Brian Mulroney, whose ego has its own weather system, succumbed. He is still attempting to remove Newman's cutlery from his back.

On the subject of Jean Chrétien, Peter "C" Newman isn't to be believed. He's past his due date. He's petty. He's Jan Wong in a silly hat.

You're welcome.


AND

Steynage

(...) Enjoyable as they are, pop-culture metaphors aren't really of much use, especially when you're up against cultures where life is still defined by how you live as opposed to what you experience via media. It seems to me, for example, that when anti-war types bemoan Iraq as this generation's Vietnam "quagmire," older folks are thinking of the real Vietnam — the Gulf of Tonkin resolution and whatnot — but most anybody under 50 is thinking of Vietnam movies: some vague video-store mélange of The Full Metal Deer Apocalypse.
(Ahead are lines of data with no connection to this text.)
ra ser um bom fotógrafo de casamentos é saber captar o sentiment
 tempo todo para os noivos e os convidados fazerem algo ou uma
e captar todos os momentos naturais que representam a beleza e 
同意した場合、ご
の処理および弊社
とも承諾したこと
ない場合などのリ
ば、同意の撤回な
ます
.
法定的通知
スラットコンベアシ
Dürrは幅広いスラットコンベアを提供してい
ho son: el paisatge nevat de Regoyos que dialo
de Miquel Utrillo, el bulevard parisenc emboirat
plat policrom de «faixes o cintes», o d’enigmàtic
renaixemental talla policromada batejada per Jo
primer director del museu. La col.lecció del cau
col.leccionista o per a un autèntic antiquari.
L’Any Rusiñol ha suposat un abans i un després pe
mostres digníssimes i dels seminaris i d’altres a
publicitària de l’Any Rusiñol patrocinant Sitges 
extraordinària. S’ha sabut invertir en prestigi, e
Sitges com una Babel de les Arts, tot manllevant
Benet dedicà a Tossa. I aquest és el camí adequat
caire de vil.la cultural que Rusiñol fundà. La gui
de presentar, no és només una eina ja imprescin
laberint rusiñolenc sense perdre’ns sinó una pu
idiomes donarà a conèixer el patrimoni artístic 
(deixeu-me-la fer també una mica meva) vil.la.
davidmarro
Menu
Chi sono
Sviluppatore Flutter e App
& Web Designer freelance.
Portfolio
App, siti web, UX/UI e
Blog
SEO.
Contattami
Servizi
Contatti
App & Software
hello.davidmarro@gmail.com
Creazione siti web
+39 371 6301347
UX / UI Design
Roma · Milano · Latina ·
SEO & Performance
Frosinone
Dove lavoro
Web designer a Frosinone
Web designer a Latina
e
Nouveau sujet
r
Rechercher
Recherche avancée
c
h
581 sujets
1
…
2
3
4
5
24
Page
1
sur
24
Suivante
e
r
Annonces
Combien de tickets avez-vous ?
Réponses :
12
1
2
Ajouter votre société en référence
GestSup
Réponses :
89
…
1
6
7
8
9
Take the Scott Thomas Beauchamp debacle at The New Republic, in which the magazine ran an atrocity-a-go-go Baghdad diary piece by a serving soldier about dehumanized troops desecrating graves, abusing disfigured women, etc. It smelled phony from the get-go — except to the professional media class from whose ranks The New Republic's editors are drawn: To them, it smelled great, because it aligned reality with the movie looping endlessly through the windmills of their mind, a non-stop Coppola-Stone retrospective in which ill-educated conscripts are the dupes of a nutso officer class. It's the same with all those guys driving around with "9/11 Was An Inside Job" bumper stickers. That aligns reality with every conspiracy movie from the last three decades: It's always the government who did it — sometimes it's some super-secret agency working deep within the bureaucracy from behind an unassuming nameplate on a Washington street; and sometimes it's the President himself — but when poor Joe Schmoe on the lam from the Feds eventually unravels it, the cunning conspiracy is always the work of a ruthlessly efficient all-powerful state. So Iraq is Vietnam. And 9/11 is the Kennedy assassination, with ever higher percentages of the American people gathering on the melted steely knoll.

There's a kind of decadence about all this: if 9/11 was really an inside job, you wouldn't be driving around with a bumper sticker bragging that you were on to it. Fantasy is a by-product of security: it's the difference between hanging upside down in your dominatrix's bondage parlor for half-an-hour after work on Friday and enduring the real thing for years on end in Saddam's prisons.